Segment Start: Given records

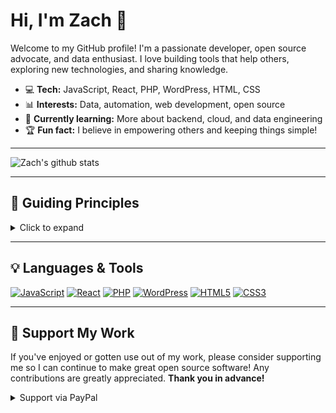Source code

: # Hi, I'm Zach 👋

Welcome to my GitHub profile! I'm a passionate developer, open source advocate, and data enthusiast. I love building tools that help others, exploring new technologies, and sharing knowledge.

- 💻 **Tech:** JavaScript, React, PHP, WordPress, HTML, CSS
- 📊 **Interests:** Data, automation, web development, open source
- 🌱 **Currently learning:** More about backend, cloud, and data engineering
- 🏆 **Fun fact:** I believe in empowering others and keeping things simple!

---

![Zach's github stats](https://github-readme-stats.vercel.app/api?username=zkm&show_icons=true&theme=tokyonight)

---

## 🧭 Guiding Principles

<details>
  <summary>Click to expand</summary>
  
  - Open is good.
  - Dependencies are bad.
  - Help others help themselves!
</details>

---

## 💡 Languages & Tools

<p>
  <a href="https://developer.mozilla.org/docs/Web/JavaScript" title="JavaScript"><img src="https://img.shields.io/badge/JavaScript-F7DF1E?style=for-the-badge&logo=javascript&logoColor=black" alt="JavaScript"/></a>
  <a href="https://react.dev/" title="React"><img src="https://img.shields.io/badge/React-20232A?style=for-the-badge&logo=react&logoColor=61DAFB" alt="React"/></a>
  <a href="https://www.php.net/" title="PHP"><img src="https://img.shields.io/badge/PHP-777BB4?style=for-the-badge&logo=php&logoColor=white" alt="PHP"/></a>
  <a href="https://wordpress.org/" title="WordPress"><img src="https://img.shields.io/badge/WordPress-21759B?style=for-the-badge&logo=wordpress&logoColor=white" alt="WordPress"/></a>
  <a href="https://developer.mozilla.org/docs/Web/HTML" title="HTML5"><img src="https://img.shields.io/badge/HTML5-E34F26?style=for-the-badge&logo=html5&logoColor=white" alt="HTML5"/></a>
  <a href="https://developer.mozilla.org/docs/Web/CSS" title="CSS3"><img src="https://img.shields.io/badge/CSS3-1572B6?style=for-the-badge&logo=css3&logoColor=white" alt="CSS3"/></a>
</p>

---

## 🙏 Support My Work

If you've enjoyed or gotten use out of my work, please consider supporting me so I can continue to make great open source software! Any contributions are greatly appreciated. **Thank you in advance!**

<details>
  <summary>Support via PayPal</summary>
  <a href="https://www.paypal.com/paypalme/zachschneider" target="_blank"><img src="https://raw.githubusercontent.com/zkm/zkm/master/assets/support-via-paypal.png" alt="Support via PayPal @zachschneider" width="250" height="301" /></a>
</details>

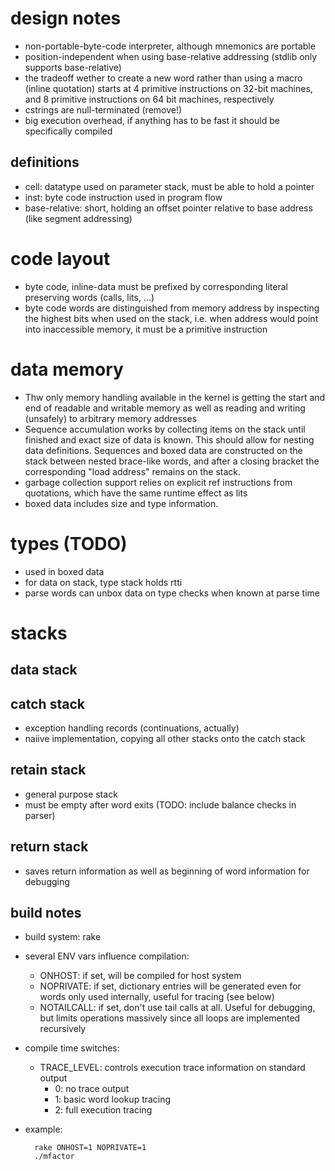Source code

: # design notes
- non-portable-byte-code interpreter, although mnemonics are portable
- position-independent when using base-relative addressing (stdlib
  only supports base-relative)
- the tradeoff wether to create a new word rather than using a macro
  (inline quotation) starts at 4 primitive instructions on 32-bit
  machines, and 8 primitive instructions on 64 bit machines,
  respectively
- cstrings are null-terminated (remove!)
- big execution overhead, if anything has to be fast it should be
  specifically compiled

## definitions ##
- cell: datatype used on parameter stack, must be able to hold a pointer
- inst: byte code instruction used in program flow
- base-relative: short, holding an offset pointer relative to base
  address (like segment addressing)

# code layout #
- byte code, inline-data must be prefixed by corresponding literal
  preserving words (calls, lits, ...)
- byte code words are distinguished from memory address by inspecting
  the highest bits when used on the stack, i.e. when address would
  point into inaccessible memory, it must be a primitive instruction

# data memory #
- Thw only memory handling available in the kernel is getting the
  start and end of readable and writable memory as well as reading and
  writing (unsafely) to arbitrary memory addresses
- Sequence accumulation works by collecting items on the stack until
  finished and exact size of data is known.  This should allow for
  nesting data definitions.  Sequences and boxed data are constructed
  on the stack between nested brace-like words, and after a closing
  bracket the corresponding "load address" remains on the stack.
- garbage collection support relies on explicit ref instructions
  from quotations, which have the same runtime effect as lits
- boxed data includes size and type information.

# types (TODO) #
- used in boxed data
- for data on stack, type stack holds rtti
- parse words can unbox data on type checks when known at parse time

# stacks #

## data stack ##

## catch stack ##
- exception handling records (continuations, actually)
- naiive implementation, copying all other stacks onto the catch stack

## retain stack ##
- general purpose stack
- must be empty after word exits (TODO: include balance checks in parser)

## return stack ##
- saves return information as well as beginning of word information
  for debugging


## build notes ##

- build system: rake
- several ENV vars influence compilation:
  - ONHOST: if set, will be compiled for host system
  - NOPRIVATE: if set, dictionary entries will be generated even for
    words only used internally, useful for tracing (see below)
  - NOTAILCALL: if set, don't use tail calls at all.  Useful for debugging,
    but limits operations massively since all loops are implemented recursively
- compile time switches:
  - TRACE_LEVEL: controls execution trace information on standard output
    - 0: no trace output
    - 1: basic word lookup tracing
    - 2: full execution tracing
- example:

        rake ONHOST=1 NOPRIVATE=1
        ./mfactor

Segment End: Given records

- **Written task**
Where a line of the data holds "base", show that line.

- **Task output**
- position-independent when using base-relative addressing (stdlib
  only supports base-relative)
- base-relative: short, holding an offset pointer relative to base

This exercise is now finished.